In the second case scenario, Marshall runs a web based New Jersey corporation. The corporation is situated in New Jersey. Marshall lives in Teaneck New Jersey. The corporation and Marshall therefore are in one state. Al Smith a resident of Bronx County is an aggrieved party who being unable to purchase a ticket to Derek Jeter appreciation day at the Yankees Stadium, decides to purchase twenty balls signed by an authentic signature of Derek Jeter. On proper investigation Al Smith realizes that the signature was not authentic and therefore a fraud. The balls cost Al Smith two thousand dollars. Al Smith tried to contact Marshall but he was not responsive. Smith decided to file a complaint as a result, of fraud and breach of contract at Bronx Supreme court. Al Smith filed the case in a higher court without jurisdiction to hear the matter on the first instance.

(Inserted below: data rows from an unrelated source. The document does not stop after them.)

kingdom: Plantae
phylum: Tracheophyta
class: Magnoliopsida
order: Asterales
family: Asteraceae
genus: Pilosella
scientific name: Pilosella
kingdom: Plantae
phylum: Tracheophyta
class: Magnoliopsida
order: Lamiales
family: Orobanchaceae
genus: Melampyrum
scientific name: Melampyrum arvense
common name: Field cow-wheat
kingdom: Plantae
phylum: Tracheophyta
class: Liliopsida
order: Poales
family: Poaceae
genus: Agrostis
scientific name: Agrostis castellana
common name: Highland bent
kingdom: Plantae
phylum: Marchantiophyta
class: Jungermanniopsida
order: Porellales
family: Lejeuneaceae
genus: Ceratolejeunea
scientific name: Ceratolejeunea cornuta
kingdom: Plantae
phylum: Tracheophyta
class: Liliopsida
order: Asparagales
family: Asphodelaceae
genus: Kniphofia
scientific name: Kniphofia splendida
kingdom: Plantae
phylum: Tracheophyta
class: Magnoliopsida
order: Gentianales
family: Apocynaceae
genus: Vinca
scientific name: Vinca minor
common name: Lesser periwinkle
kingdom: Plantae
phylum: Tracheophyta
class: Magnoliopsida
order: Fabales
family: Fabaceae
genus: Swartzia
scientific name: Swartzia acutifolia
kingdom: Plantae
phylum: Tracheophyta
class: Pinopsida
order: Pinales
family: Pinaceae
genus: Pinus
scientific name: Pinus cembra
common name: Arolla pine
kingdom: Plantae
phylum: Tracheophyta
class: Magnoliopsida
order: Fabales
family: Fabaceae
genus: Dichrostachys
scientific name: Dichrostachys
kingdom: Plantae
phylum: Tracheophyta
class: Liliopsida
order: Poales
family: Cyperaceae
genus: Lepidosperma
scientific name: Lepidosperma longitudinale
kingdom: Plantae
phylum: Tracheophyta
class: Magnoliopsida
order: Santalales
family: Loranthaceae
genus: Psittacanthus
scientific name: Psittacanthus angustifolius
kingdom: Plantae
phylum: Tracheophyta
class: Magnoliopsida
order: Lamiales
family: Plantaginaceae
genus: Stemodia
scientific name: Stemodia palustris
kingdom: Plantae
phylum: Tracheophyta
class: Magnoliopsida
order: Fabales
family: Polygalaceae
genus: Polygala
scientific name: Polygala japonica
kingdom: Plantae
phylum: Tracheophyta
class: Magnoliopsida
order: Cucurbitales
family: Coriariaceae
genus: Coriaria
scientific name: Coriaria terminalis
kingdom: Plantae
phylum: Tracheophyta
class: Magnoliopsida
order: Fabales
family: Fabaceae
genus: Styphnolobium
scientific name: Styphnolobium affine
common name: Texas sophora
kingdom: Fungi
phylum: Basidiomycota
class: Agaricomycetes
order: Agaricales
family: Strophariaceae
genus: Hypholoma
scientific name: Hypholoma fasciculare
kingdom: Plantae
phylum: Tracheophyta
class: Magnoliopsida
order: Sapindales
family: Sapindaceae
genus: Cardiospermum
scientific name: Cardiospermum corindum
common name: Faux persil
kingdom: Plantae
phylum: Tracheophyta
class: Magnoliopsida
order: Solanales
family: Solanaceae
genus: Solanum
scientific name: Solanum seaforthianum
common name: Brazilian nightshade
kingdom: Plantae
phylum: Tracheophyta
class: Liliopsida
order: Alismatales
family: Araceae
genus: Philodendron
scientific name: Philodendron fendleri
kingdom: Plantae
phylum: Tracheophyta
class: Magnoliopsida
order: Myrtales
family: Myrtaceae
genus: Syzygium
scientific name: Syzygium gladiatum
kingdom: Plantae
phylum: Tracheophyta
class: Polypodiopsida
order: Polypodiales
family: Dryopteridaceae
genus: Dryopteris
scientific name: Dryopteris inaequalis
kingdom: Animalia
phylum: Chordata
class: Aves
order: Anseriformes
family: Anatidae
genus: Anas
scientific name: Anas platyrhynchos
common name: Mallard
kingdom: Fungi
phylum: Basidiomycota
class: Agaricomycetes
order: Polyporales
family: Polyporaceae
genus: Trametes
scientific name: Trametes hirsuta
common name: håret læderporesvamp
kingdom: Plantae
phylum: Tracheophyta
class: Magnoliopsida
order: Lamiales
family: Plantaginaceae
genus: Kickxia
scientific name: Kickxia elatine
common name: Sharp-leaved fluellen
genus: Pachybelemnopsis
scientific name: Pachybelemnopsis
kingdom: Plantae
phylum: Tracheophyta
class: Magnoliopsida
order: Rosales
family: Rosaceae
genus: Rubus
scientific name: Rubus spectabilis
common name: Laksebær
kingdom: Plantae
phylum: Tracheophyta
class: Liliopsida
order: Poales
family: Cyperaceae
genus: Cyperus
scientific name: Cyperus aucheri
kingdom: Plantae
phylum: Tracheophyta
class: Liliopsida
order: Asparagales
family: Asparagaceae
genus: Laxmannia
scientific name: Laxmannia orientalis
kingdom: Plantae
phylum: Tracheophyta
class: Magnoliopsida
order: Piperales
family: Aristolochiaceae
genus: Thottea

Al Smith decided to effect service upon Marshall as he was appearing in court for his other case. Such service is considered valid. Al Smith cannot serve the summons because he is an interested party to the case. A person of 18 years and above can serve the summons on his behalf. Marshalls Web Corporation was properly served by process servers. The summons was prepared by Al Smith.
Marshall appeared in court subsequently seeking to dismiss an order requiring his appearance claiming that the court lacked competent jurisdiction to hear the matter. The matter should be filed in a court of first instance. Supreme courts are courts of last resort. Marshall alleges lack of personal jurisdiction and therefore the court lacked competency.
However if the matter was in a court of competent jurisdiction, procuring and service was done by competent process servers, then Marshall has a case to answer.
Marshall is fraudulent. A web based product is likely to be consumed by a larger audience and therefore claims by Marshall that information on his web were not for consumption in other states is unrealistic.
There was also a clear breach of contract. A breach of contract is valid because there was an invitation to treat and acceptance. Al Smith bought twenty balls Signed by Derek Jeter. The balls delivered were against the terms of the contract because an authentic signature was a requirement or was a term in the contract. Not adhering to a term in contract may result to repudiation. A contract breached is no contract and therefore Al Smith should be compensated the amount used to purchase the balls and any damages awarded if the court deems it fit to do so.
Fraud was also present and was clearly demonstrated when Marshalls company delivered fake balls purportedly signed by Derek. The balls were infact signed by Marshall’s sister. The certificates intended to prove authenticity of the balls were also fake. Marshall is a fraudulent man and should be punished accordingly.